Angetrieben von Hoffnung möchte der 1933 abgesetzte sozialistische Bürgermeister Hans Rummer das Rathaus und damit die Stadt wieder unter seine Führung bringen, um Penzberg einen schnellen und reibungslosen Start in eine friedliche und antifaschistische Zukunft zu bieten. Als die Wehrmacht auf ihrem Weg zur niemals erbauten Alpenfestung an der Kleinstadt vorbeikommt, sieht sie sich allerdings in der Pflicht, die Widerständlerinnen und Widerständler und "Roten" hinrichten zu lassen. Unterstützung bekommen sie dabei von der brutalen Untergrundorganisation "Werwolf".

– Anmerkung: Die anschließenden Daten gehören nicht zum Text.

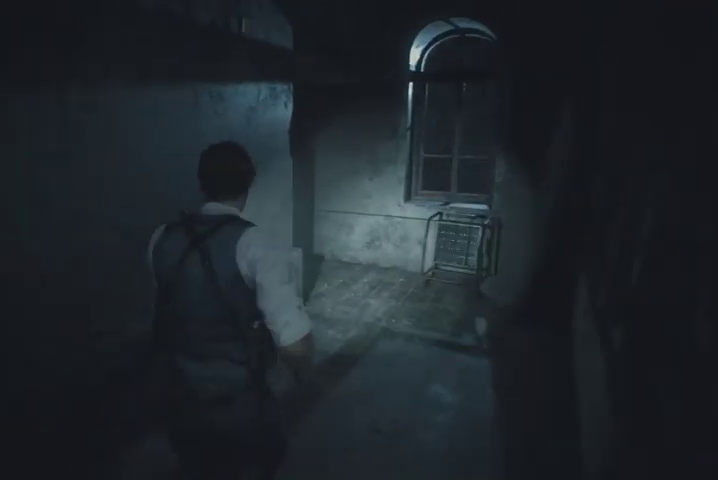
Gameplay with a controller (PlayStation layout); each line is a JSON object with the inputs held at the frame after it. "events" lists button and stick changes between this image and that frame as [ms after this image, input, new state], when the widget could be followed in between.
{"buttons": [], "left_stick": "up-right", "right_stick": "left", "events": []}
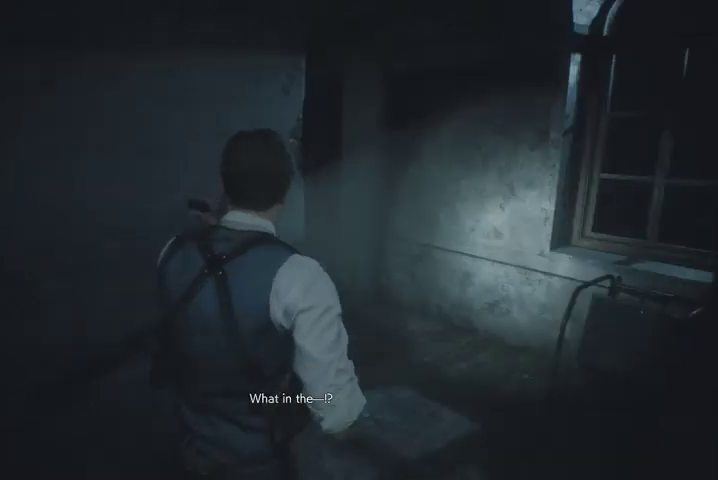
{"buttons": [], "left_stick": "up", "right_stick": "left", "events": [[133, "left_stick", "up"]]}
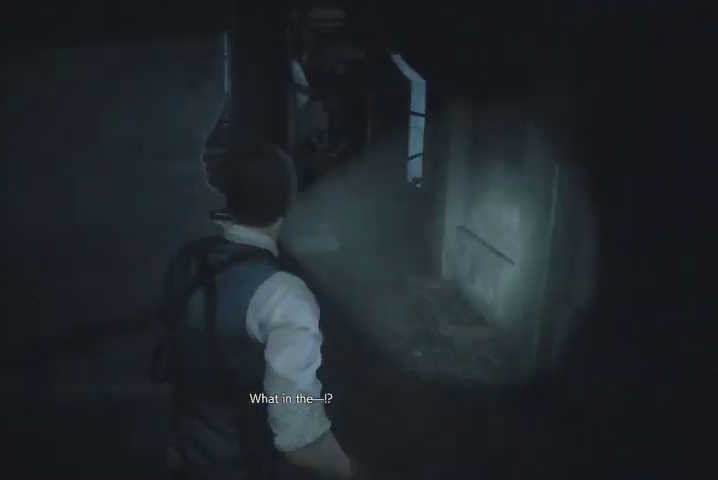
{"buttons": [], "left_stick": "up", "right_stick": "center", "events": [[67, "right_stick", "center"]]}
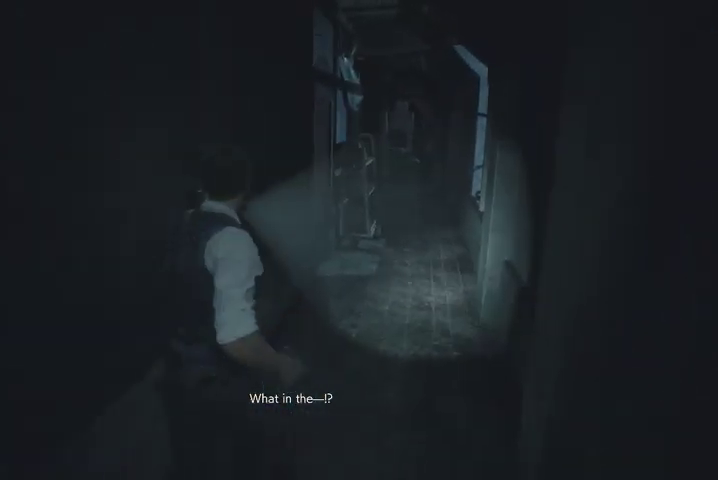
{"buttons": [], "left_stick": "up", "right_stick": "center", "events": [[300, "right_stick", "down"], [467, "right_stick", "center"]]}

In der Nacht auf den 29. April werden somit acht Menschen von stark alkoholisierten und sich in Feierlaune befindenden Nationalsozialisten erhängt – an Häusern, und als keine Häuser mehr da sind, auch an Bäumen. Viele weitere werden erschossen. So viele, dass die Anhänger Hitlers irgendwann nicht einmal mehr sicher sind, mit welcher Begründung nun jemand ermordet wird.
All das wird auch über die Schultern der fiktionalen jugendlichen Schorsch, Marie und Gustl betrachtet, zwischen denen sich eine zarte Dreiecksliebesgeschichte andeutet, die jedoch von der Dunkelheit der nächtlichen Ereignisse schnell erstickt wird.
Kritik
Dunkelnacht startet zäh. Die Handlung beginnt so unmittelbar und mit so wirren, fremden Gedanken, dass es zunächst schwerfällt, Fuß in der Geschichte zu fassen oder Sympathie mit den Figuren zu entwickeln. Zu groß ist zunächst die Betrachter:innenperspektive angesetzt, zu weit weg die Geschehnisse, der Blick über die Schulter, mit dem erzählt wird, zu schnell wechselt die Richtung. Zu ungreifbar auch das erzählte Ereignis. Die Figuren, mitten und fest verankert in ihrer Welt, in ihrer Realität, haben und nehmen sich keine Zeit, den Leserinnen und Lesern zu erklären, innezuhalten und das Geschehen angenehm und portionsweise aufzubereiten. Wie Bruchstücke und Fragmente, gleich einer etwas zu fahrigen Tatortfotografie, reihen sich die Momente aneinander und warten darauf, dass die Lesenden sie zusammenfügen. Dieser Gedanke findet sich auch in der Schmuckverzierung der einzelnen Seiten wieder, die am oberen Rand so bedruckt sind, dass sie wie abgerissen wirken. Aufgemacht wie die hastig zusammengetragenen Seiten eines Protokolls unfassbarer Grausamkeit, das über Jahrzehnte verstaubt ist.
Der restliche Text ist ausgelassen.